La novela habla mucho de muerte, pero por ello también de la vida. De hecho, en cierta manera plantea cómo vivimos la vida...
—Mi madre era mayor y hacía dos años que estaba bastante enferma. Ella misma decía que ya era hora de marcharse. Estaba cansada, la vida era algo doloroso y no podía hacer gran cosa: estaba sorda y no podía escuchar música, con lo mucho que le gustaba, ni mirar películas sin subti´tulos. Aprendió un poco a leer los labios. Al fin y al cabo, uno saca todos los mecanismos para adaptarse, pero la suya, al final, fue una vida de dificultad. En sus últimos dos años la cuidé muchísimo, lástima que perdí las conversaciones que teníamos por Whatsapp, los vídeos y las fotos. A veces parece que si no tienes todas estas cosas no te acuerdas bien...

¿Cree que ya no confiamos en nuestra memoria?
—La memoria está mal vida. Fíjate que en la escuela no se ejercita: memorizar es como un pecado mortal. Y tenemos que tener fotos de todo, algo tangible. No me gusta nada. En la novela hablo de que casi no tengo fotos de cuando era pequeña, en cambio mi hermana, la mayor, muchas.

Afirma que antes los niños eran mucho más fuertes, capaces de soportar desgracias que hoy serían inimaginables.
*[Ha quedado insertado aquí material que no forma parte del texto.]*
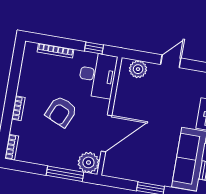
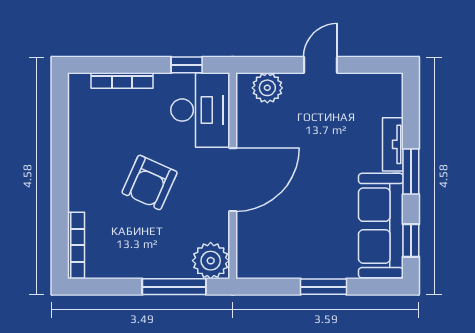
bookcase: (18, 108) -> (76, 189), removed
door: (107, 133) -> (233, 180), moved
bookcase: (12, 147) -> (76, 245), width x1.56

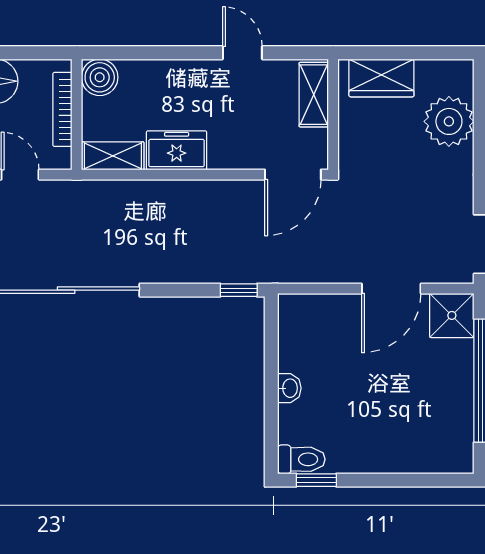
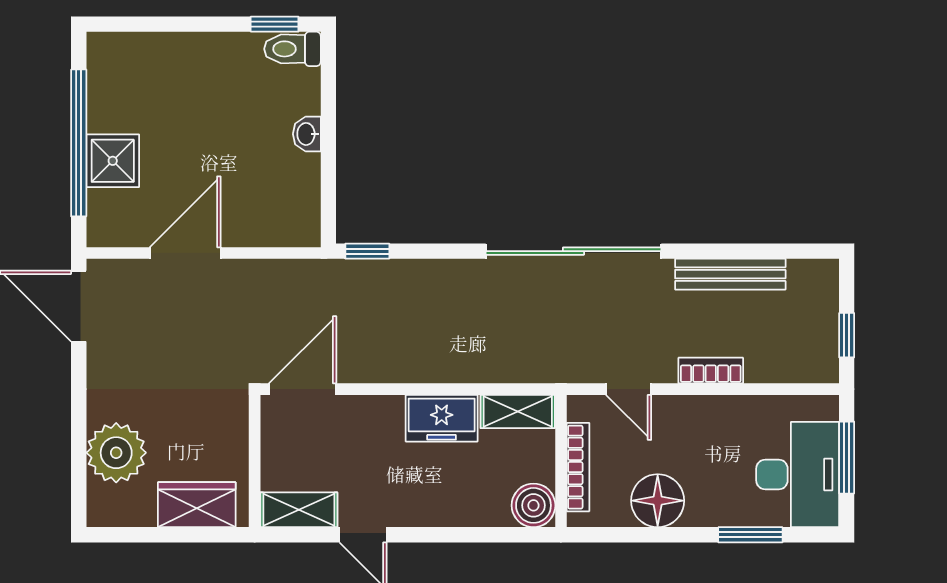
shelving: (314, 95) -> (299, 510), moved, turned 90
shower: (452, 315) -> (113, 161), moved

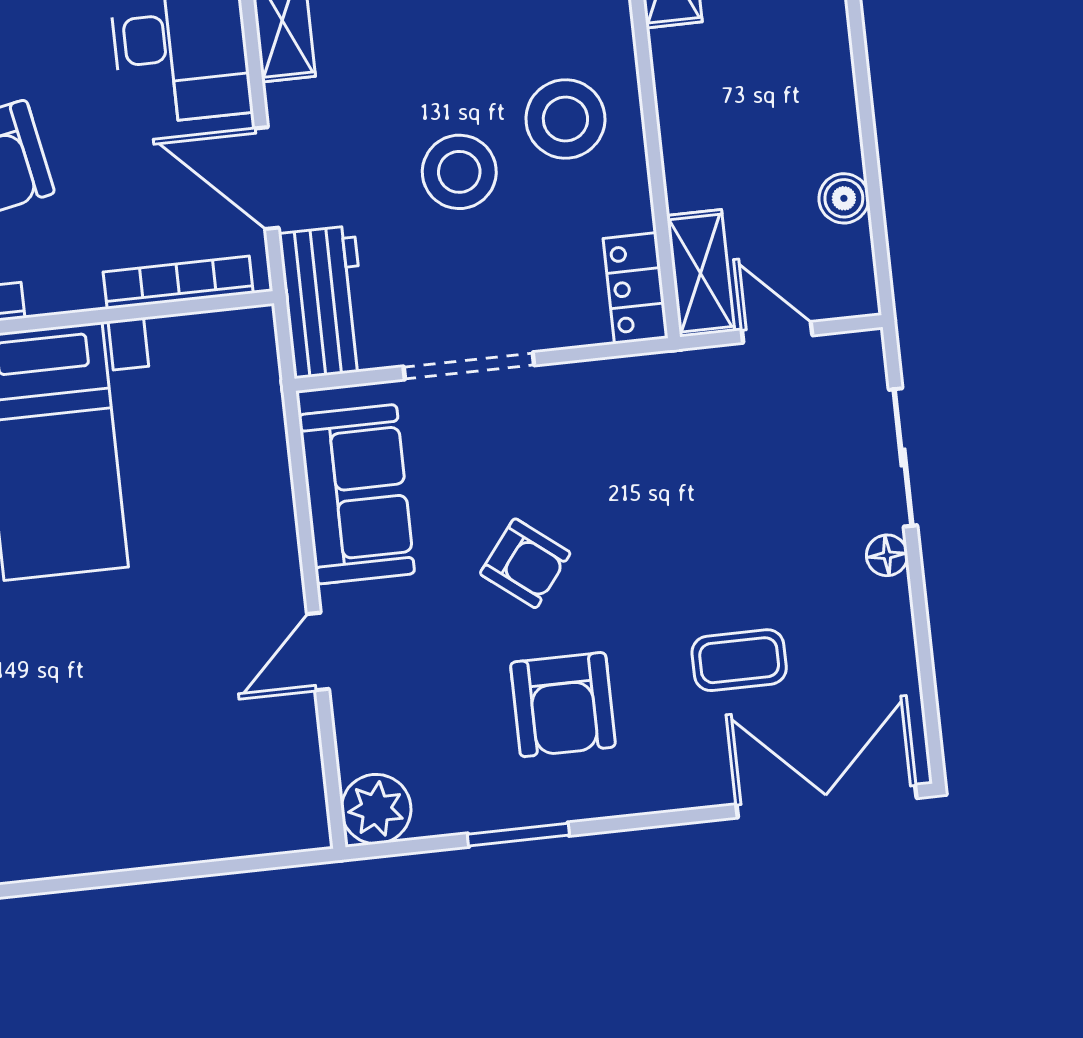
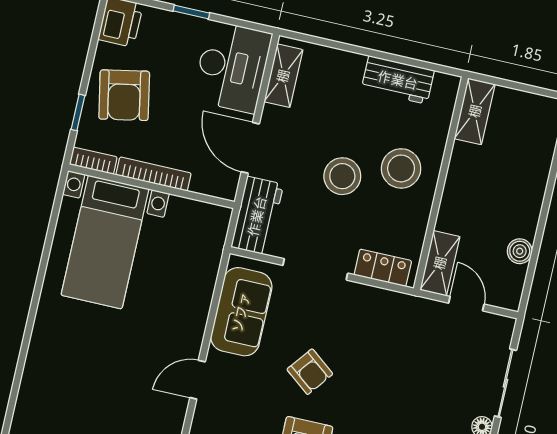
bookcase: (178, 283) -> (153, 174), moved
locker: (636, 288) -> (383, 268), moved, turned 90

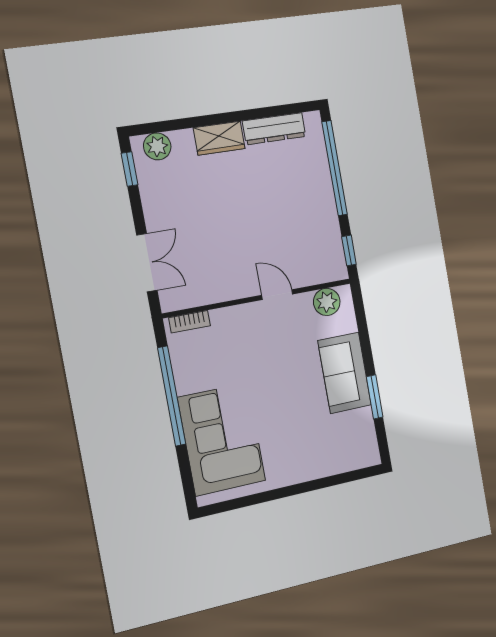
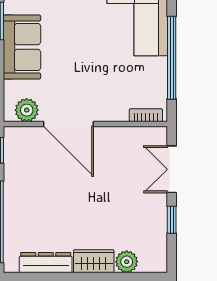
plant: (157, 146) -> (127, 262), moved
window: (129, 169) -> (172, 220), moved
door: (277, 295) -> (69, 124), width x1.88

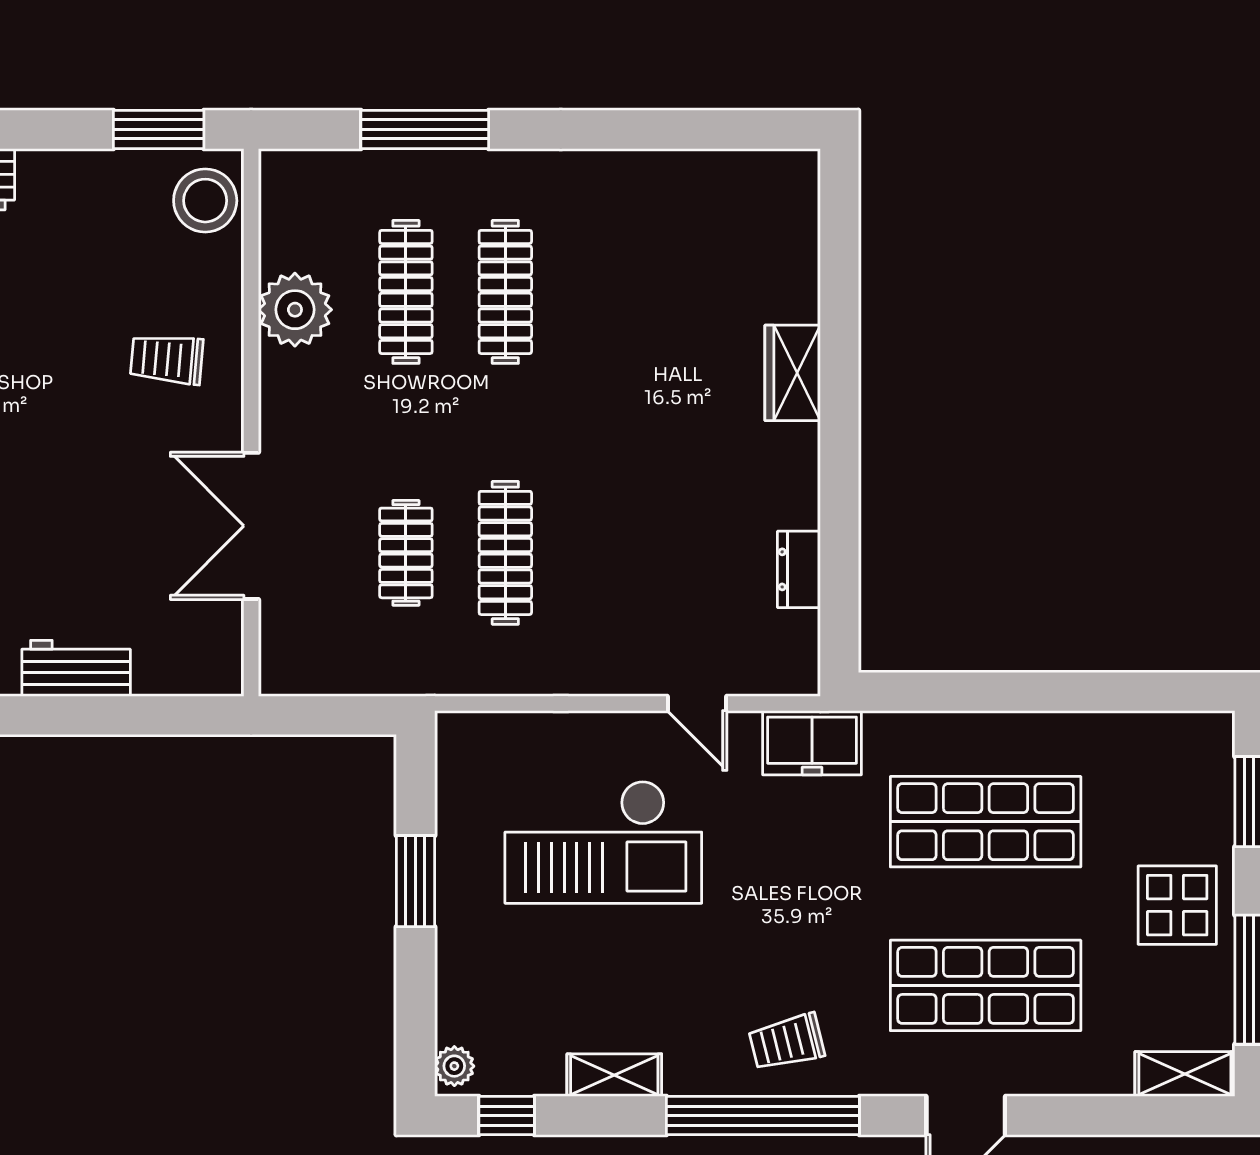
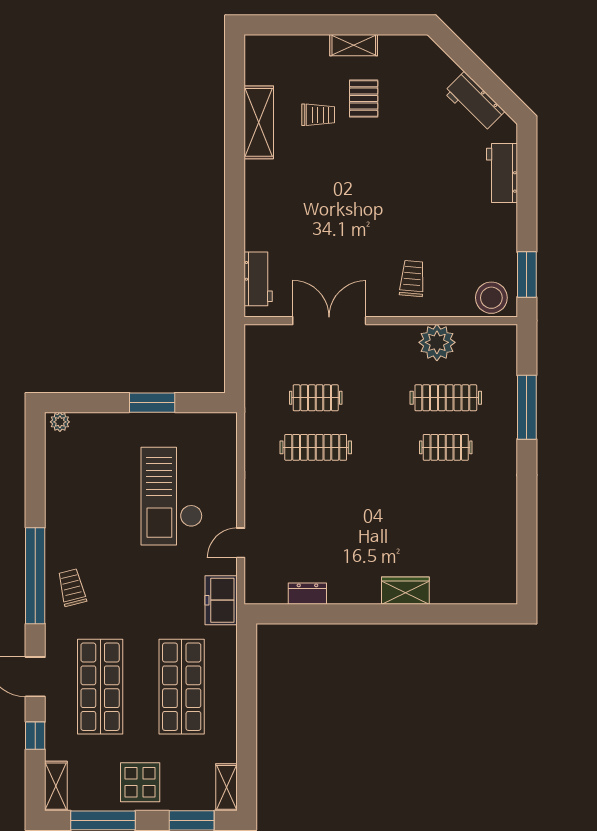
clothes rail: (505, 292) -> (446, 447), width x0.73
workbench: (76, 668) -> (258, 279), moved
shelving: (614, 1075) -> (226, 787), moved
window: (507, 1116) -> (35, 736), moved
Y eso que no iban a los psicólogos...
—El psiquiatra me dice que debería ir al psicólogo y evidentemente que he ido, pero la verdad es que siempre salgo peor que cuando entro.

¿De pequeña, era más fuerte que los niños de hoy en día?
—Creo que sí. En eso influye mucho cómo nos educan y cómo nos crían y, lógicamente, depende del entorno. Tengo la sensación de que hoy en día los niños pequeños se crían entre algodones. Mi hija debe ser una superviviente, porque un pediatra diría que lo he hecho todo mal. Mi infancia es mi paraíso, no la cambiaría por nada del mundo. Ahora, con dos años, los padres ya dan un móvil al hijo para que no moleste. Estamos enganchadísimos al móvil, no podemos hacer nada sin él. Nací demasiado tarde, me hubiera gustado nacer en la época de mis padres.

Cuenta que con su madre compartía esa incomprensión por el mundo actual y que está «enfadada con la humanidad».
—No sé si es por mi carácter o por las experiencias que he vivido. Ella me llamaba ‘doña No’. Pero luego soy una persona divertida a la que le encanta jugar y pasarlo bien. Sin embargo, soy pesimista porque no me gusta nada el mundo que me rodea y es difícil vivir así. Hace unos años mi psicólogo me decía que tenía que limpiar, algo que hago a través de la escritura. Si no pudiera escribir, me tiraría por la ventana.

Dice que no pensamos tanto como deberíamos en la muerte.
—Es como si tuviéramos que pasarlo bien siempre y ser constantemente felices. Hacemos un montón de cosas para no pararnos y sentir.

El martes fue el Día Mundial de la Salud Mental. ¿Qué opina al respecto?
—Es un concepto equivocado. En vez de ‘salud mental’ se debería llamar algo así como Día de las Enfermedades Mentales. Nadie dice que tiene una salud cardiovascular mala o que tiene que cuidar su salud digestiva... Mi psiquiatra también aborrece eso de ‘salud mental’. Por otra parte, ahora si un niño está triste durante dos días es porque ya le sucede algo. Tal vez tanta visibilización es mala, contraproducente.